Presented by : Christophe ROCHE
Date : 10 of October ; 13h30 GMT ; room B014
In recent decades, the concept of Smart City has undergone considerable development mainly due to the increasing urbanization of society and to the massive use of information and communication technologies (ICT). The rapid urbanization of cities is the source of many issues that affect the quality of life of their citizens: transportation and traffic, resources management (water, electricity), pollution and waste management, community services (hospitals, schools, amenities, social services…), etc. The smart city concept, which appeared in the 1990s following the Kyoto Protocol, is a response to these issues. The concept of Smart City embraces several definitions relying on different meanings of the word “smart” (intelligent, digital, sustainable, knowledge, ubiquitous, etc.), and there is not yet one definition universally accepted. The International Telecommunication Union defines a smart sustainable city as “An innovative city that uses information and communication technologies (ICTs) and other means to improve quality of life, efficiency of urban operation and services, and competitiveness, while ensuring that it meets the needs of present and future generations with respect to economic, social and environmental aspects”.

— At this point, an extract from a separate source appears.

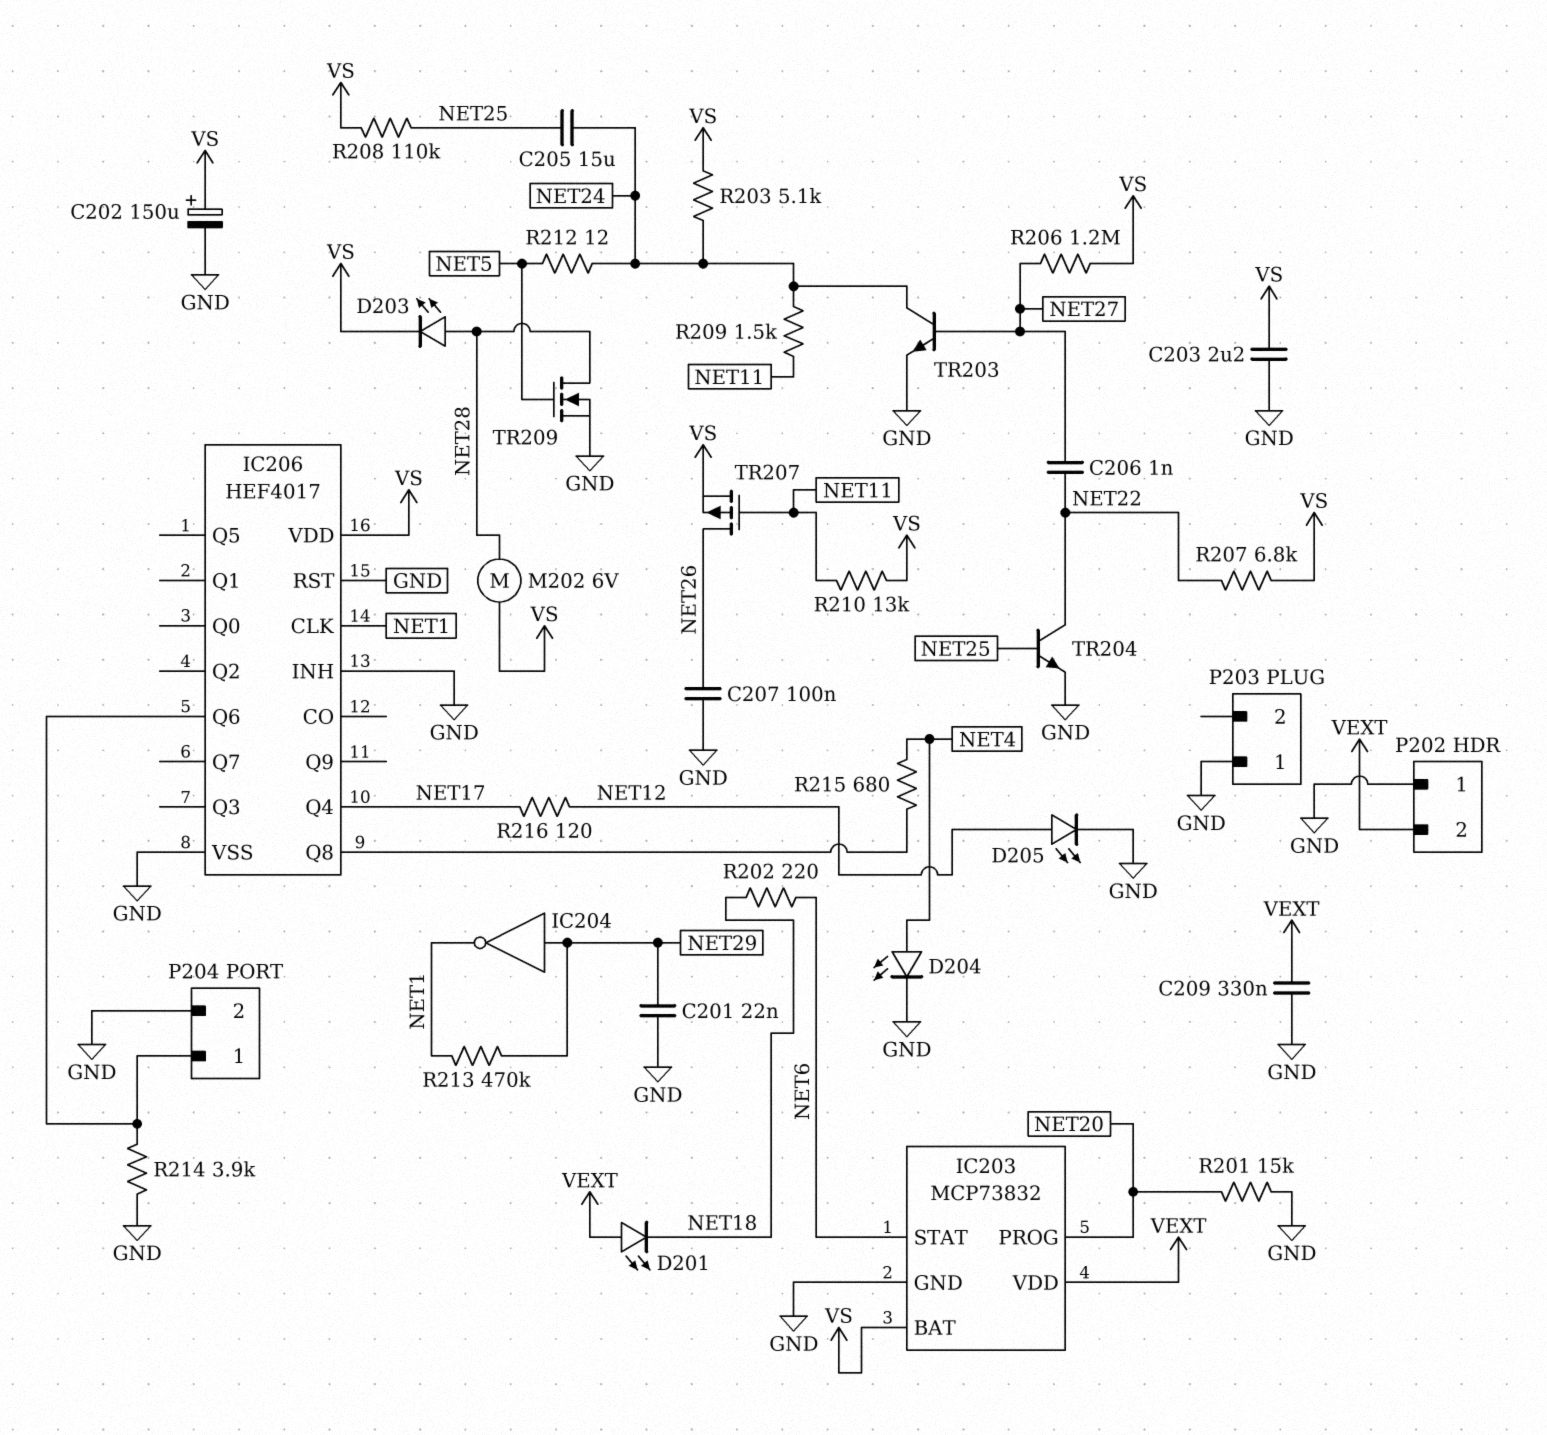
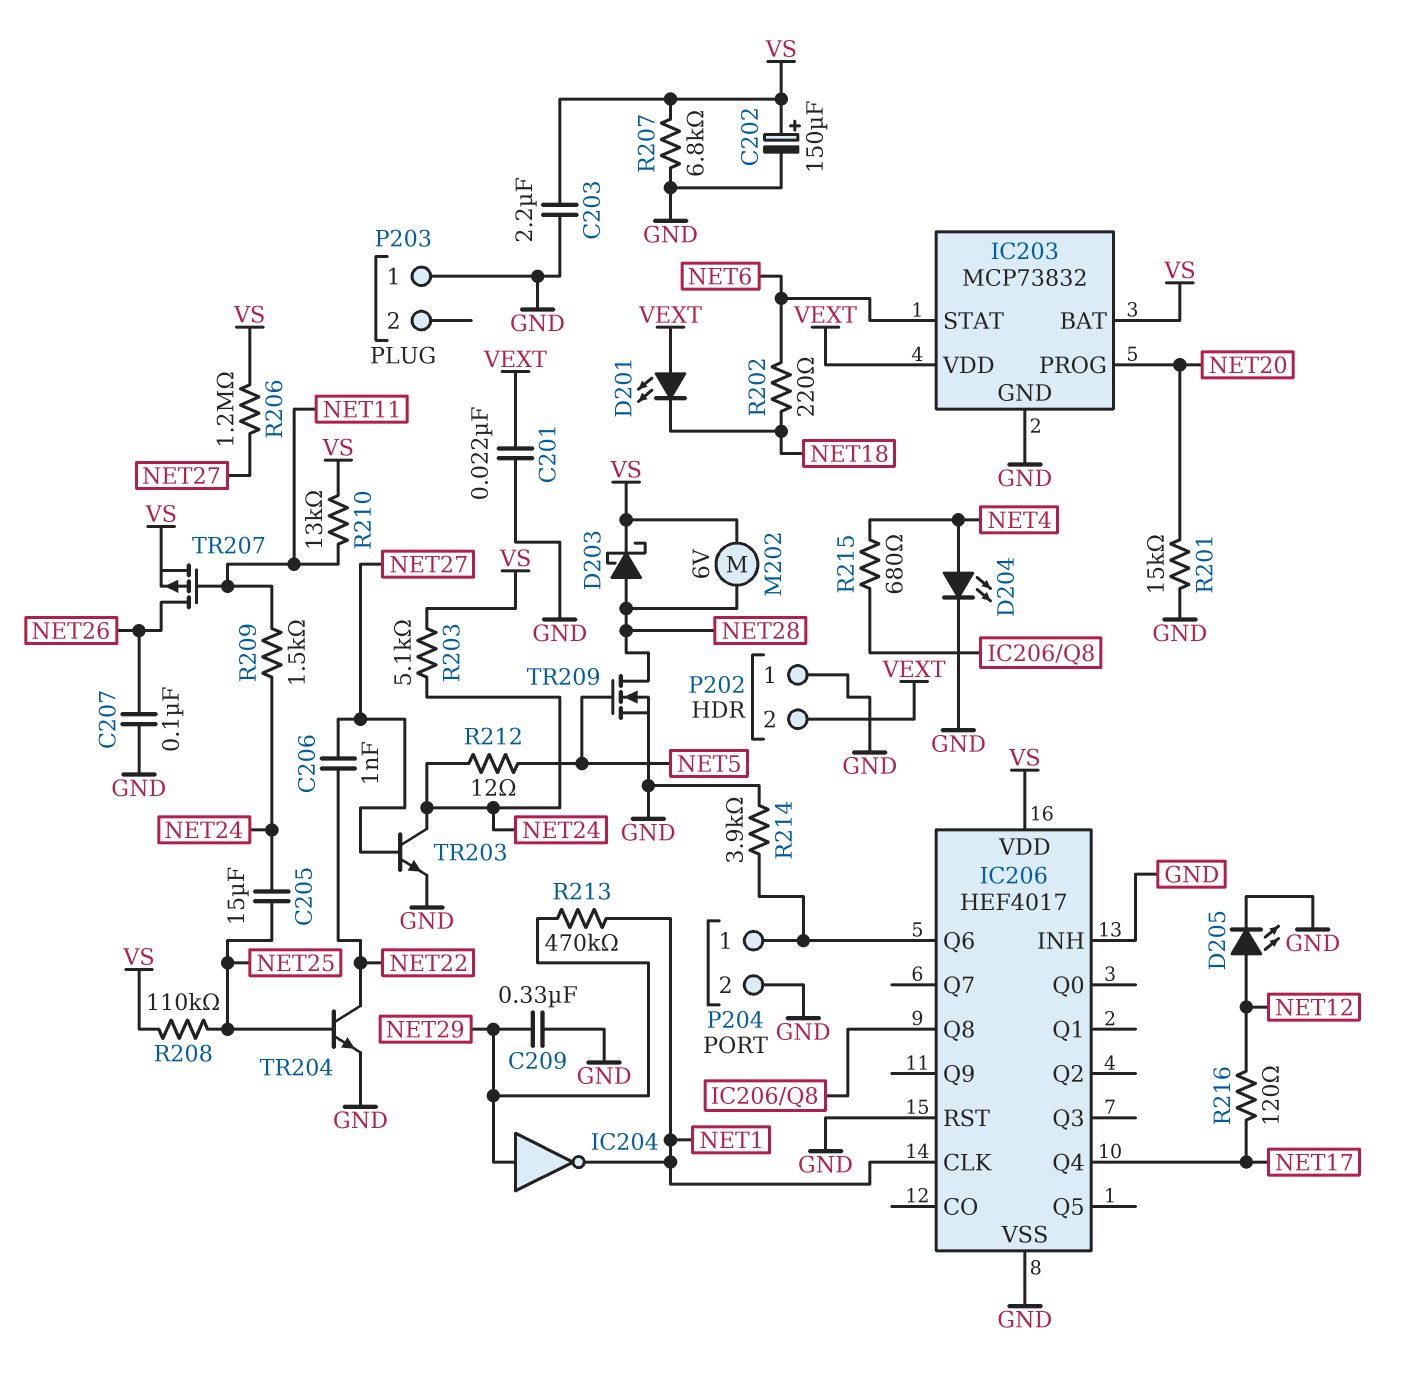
C201: 22nF (GND, NET29) -> 22nF (GND, VEXT)
C209: 330nF (GND, VEXT) -> 330nF (GND, NET29)
D203: LED (A NET28, K VS) -> schottky (A NET28, K VS)
R207: 6.8k (NET22, VS) -> 6.8k (GND, VS)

Smart City is based on a complex architecture of heterogeneous systems that must communicate and collaborate to achieve the objectives set. Connectivity, open data and sharing data are put forward, rising at the same time terminological and standardization issues. In this context, Ontology coming from Artificial Intelligence, understood as a “common vocabulary whose terms are formally defined”, has become a cornerstone of Smart City. Ontology provides a common understanding and a standardized vocabulary for representing cities-related facts, services, organization, flow of events and key performance indicators, allowing also alignment of different points of view (ontologies). Ontology also enables and facilitates interoperability and communication between the heterogeneous systems which compose a Smart City, providing interchange formats (ISO or W3C) and formal definitions allowing reasoning for intelligent data processing.
The talk will be illustrated with standards for Smart City (ISO 37122, BSI PAS 180:2014, IEC 60050-831) and examples of ontologies (SCRIBE, “Open 311 Ontology”).